**Estratto della pagina:**
============================================================

American Sniper - Clint Eastwood, 2014


Pagina IMDB

Film tratto dall’autobiografia di Chris Kyle (interpretato da Bradley Cooper), narra le vicende di un cecchino americano impegnato nella battaglia al terrorismo in Iraq, facendo spola con casa sua negli Stati Uniti.

Nel complesso non mi ha entusiasmato. Durando appena 2 ore il film non riesce ad approfondire in maniera adeguata i rapporti che Kyle man mano instaura col fratello, i colleghi e la moglie ed essendo un film non solo d’azione ma anche, se vogliamo, di approfondimento psicologico del personaggio, ho trovato la cosa abbastanza assurda.
Le scene di guerra sono invece ben girate (specie quella nella tormenta di sabbia, davvero eccezionale) e l’inizio del film è davvero angosciante.

Visto anch’io, l’ho trovato un film di cronaca, ben fatto, in omaggio a questa persona. Alla fine non mi ha lasciato granche’ in testa e penso non sia neanche il suo scopo stimolare riflessioni critiche generali sulla guerra. Puro omaggio al defunto cecchino e per esteso ai militari americani.

============================================================

**I dati:**

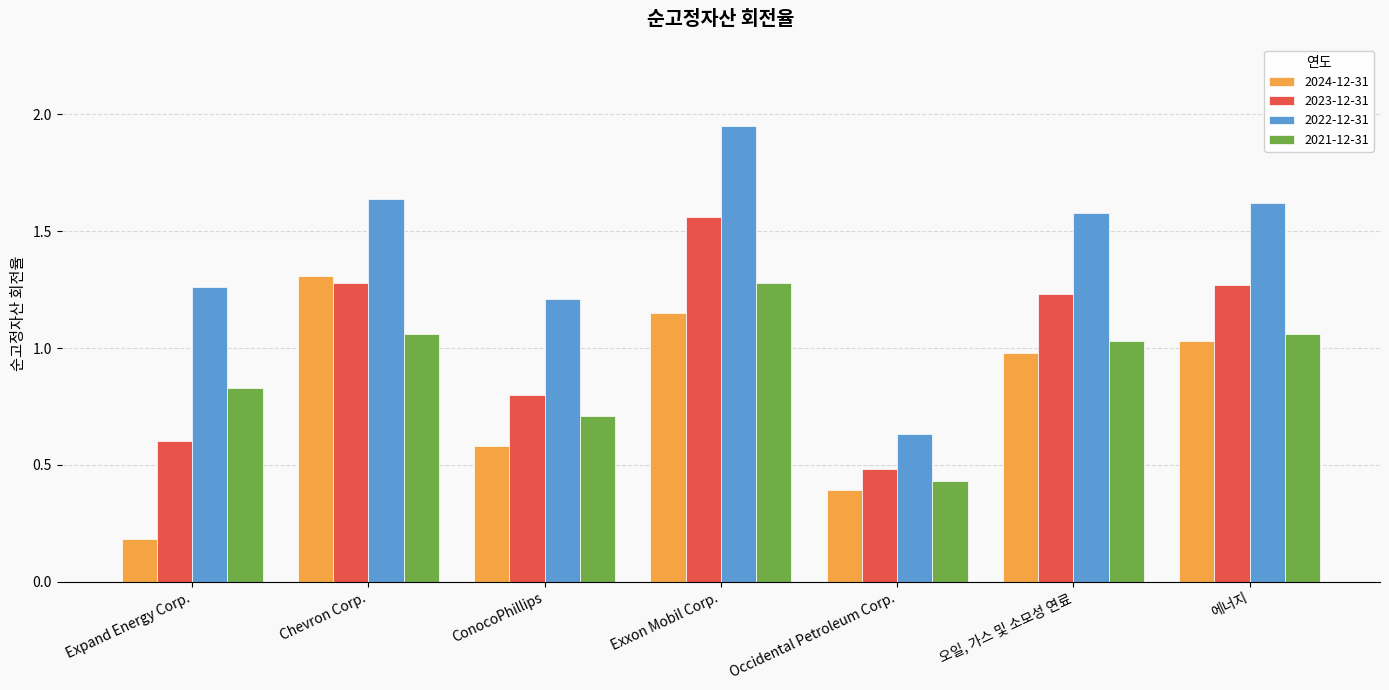

What is the total value across all series at 에너지?

5.0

============================================================

**Azione richiesta A:** Quale scena di guerra viene giudicata davvero eccezionale nella recensione di American Sniper?
**Azione richiesta B:** Riprendi la recensione di American Sniper e continuala a partire dalla sua ultima frase.
I dati sono materiale a sé stante, distinto dalla recensione di American Sniper.

**Risposta scritta A:** Quella nella tormenta di sabbia.

**Risposta scritta B:**
essendo un film non solo d’azione ma anche, se vogliamo, di approfondimento psicologico del personaggio
Il film a me sembra tutto fuorché psicologico, impostato com’è su uno sguardo schiettamente comportamentale (come il cinema di Hawks, per dire). Il retroterra del personaggio non è tratteggiato certo attraverso un’analisi psicologica (la scena con lo psichiatra mi sembra programmatica, visto che il protagonista rifiuta qualsiasi analisi), ma soltanto mostrando concretamente alcuni comportamenti indicativi: il rapporto con la religione, l’immaginario western, l’autorappresentazione fumettistica, la confusione fra realtà e videogioco (i vari capitoli sono presentati come fossero dei livelli successivi). Per me è un capolavoro, ma vi avverto che personalmente considero tali anche Invictus e J. Edgar :smiley:

Visto la settimana scorsa: per molti aspetti complementare all’inferiore (ma bellissimo) “The hurt locker”. “Guerriero” ma non guerrafondaio, “militare” ma non militarista: Eastwood ancora una volta fa Cinema Umanista, magistrale. E Cooper, adeguatamente ingrossato (e un po’ ingrassato. .), è perfetto.
P.S. Clamoroso e inaspettato il successo commerciale: nei primi 11 giorni di programmazione, oltre 12 milioni di euro d’incasso. Dai, che il pubblico sta cambiando. .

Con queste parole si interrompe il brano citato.